== Dataset entries
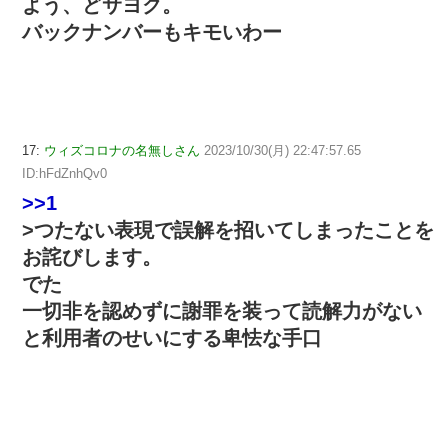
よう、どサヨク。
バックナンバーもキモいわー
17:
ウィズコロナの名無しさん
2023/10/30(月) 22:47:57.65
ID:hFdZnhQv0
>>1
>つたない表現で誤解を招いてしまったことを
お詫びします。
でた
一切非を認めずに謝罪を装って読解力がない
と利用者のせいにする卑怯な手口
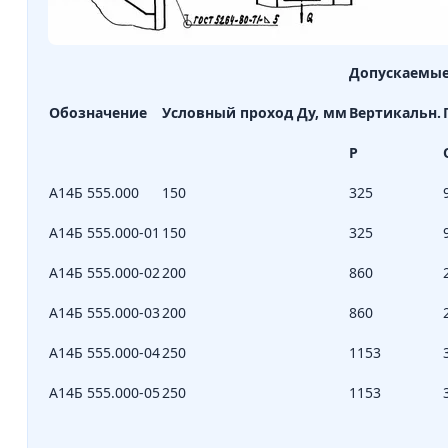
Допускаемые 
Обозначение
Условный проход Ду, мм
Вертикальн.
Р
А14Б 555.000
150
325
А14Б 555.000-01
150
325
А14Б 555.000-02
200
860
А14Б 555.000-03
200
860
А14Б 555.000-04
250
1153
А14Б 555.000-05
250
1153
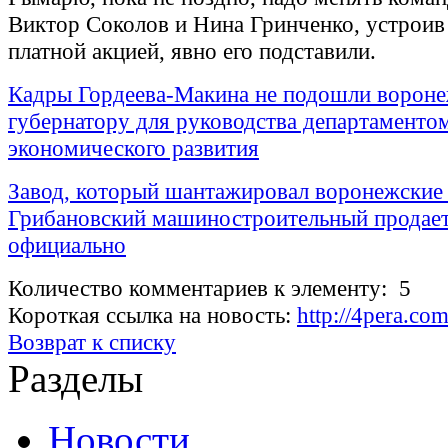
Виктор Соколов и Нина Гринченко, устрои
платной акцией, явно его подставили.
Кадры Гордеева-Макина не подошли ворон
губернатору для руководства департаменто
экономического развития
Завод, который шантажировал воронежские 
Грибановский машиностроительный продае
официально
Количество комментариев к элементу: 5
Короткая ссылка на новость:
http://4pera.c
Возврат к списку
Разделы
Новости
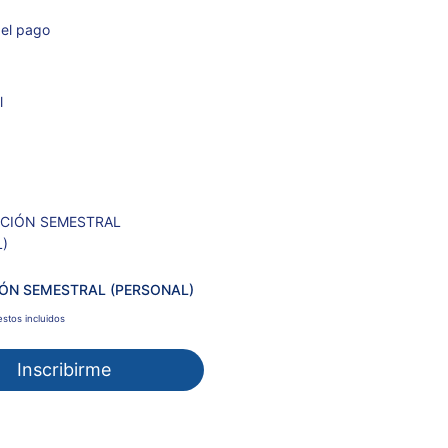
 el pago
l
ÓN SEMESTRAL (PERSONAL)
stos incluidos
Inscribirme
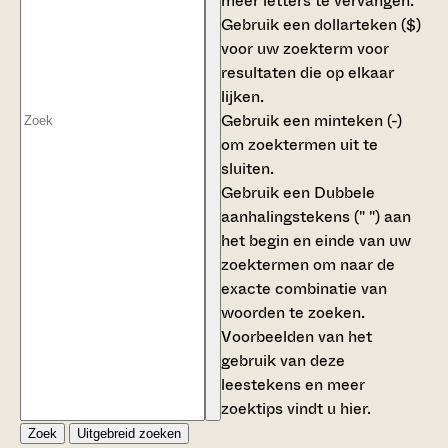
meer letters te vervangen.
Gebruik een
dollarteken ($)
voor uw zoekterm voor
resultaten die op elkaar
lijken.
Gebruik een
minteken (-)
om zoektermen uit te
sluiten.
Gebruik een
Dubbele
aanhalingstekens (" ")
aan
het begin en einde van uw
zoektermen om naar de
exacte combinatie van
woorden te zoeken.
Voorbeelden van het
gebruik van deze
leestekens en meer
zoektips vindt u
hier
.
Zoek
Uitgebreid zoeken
====
■ Aim of the exercise
Every record above, copied exactly and without a single picture, makes up the answer.

■ Reply to the exercise
よう、どサヨク。
バックナンバーもキモいわー
17:
ウィズコロナの名無しさん
2023/10/30(月) 22:47:57.65
ID:hFdZnhQv0
>>1
>つたない表現で誤解を招いてしまったことを
お詫びします。
でた
一切非を認めずに謝罪を装って読解力がない
と利用者のせいにする卑怯な手口
Допускаемые 
Обозначение
Условный проход Ду, мм
Вертикальн.
Р
А14Б 555.000
150
325
А14Б 555.000-01
150
325
А14Б 555.000-02
200
860
А14Б 555.000-03
200
860
А14Б 555.000-04
250
1153
А14Б 555.000-05
250
1153
Виктор Соколов и Нина Гринченко, устрои
платной акцией, явно его подставили.
Кадры Гордеева-Макина не подошли ворон
губернатору для руководства департаменто
экономического развития
Завод, который шантажировал воронежские 
Грибановский машиностроительный продае
официально
Количество комментариев к элементу: 5
Короткая ссылка на новость:
http://4pera.c
Возврат к списку
Разделы
Новости
 el pago
l
ÓN SEMESTRAL (PERSONAL)
stos incluidos
Inscribirme
meer letters te vervangen.
Gebruik een
dollarteken ($)
voor uw zoekterm voor
resultaten die op elkaar
lijken.
Gebruik een
minteken (-)
om zoektermen uit te
sluiten.
Gebruik een
Dubbele
aanhalingstekens (" ")
aan
het begin en einde van uw
zoektermen om naar de
exacte combinatie van
woorden te zoeken.
Voorbeelden van het
gebruik van deze
leestekens en meer
zoektips vindt u
hier
.
Zoek
Uitgebreid zoeken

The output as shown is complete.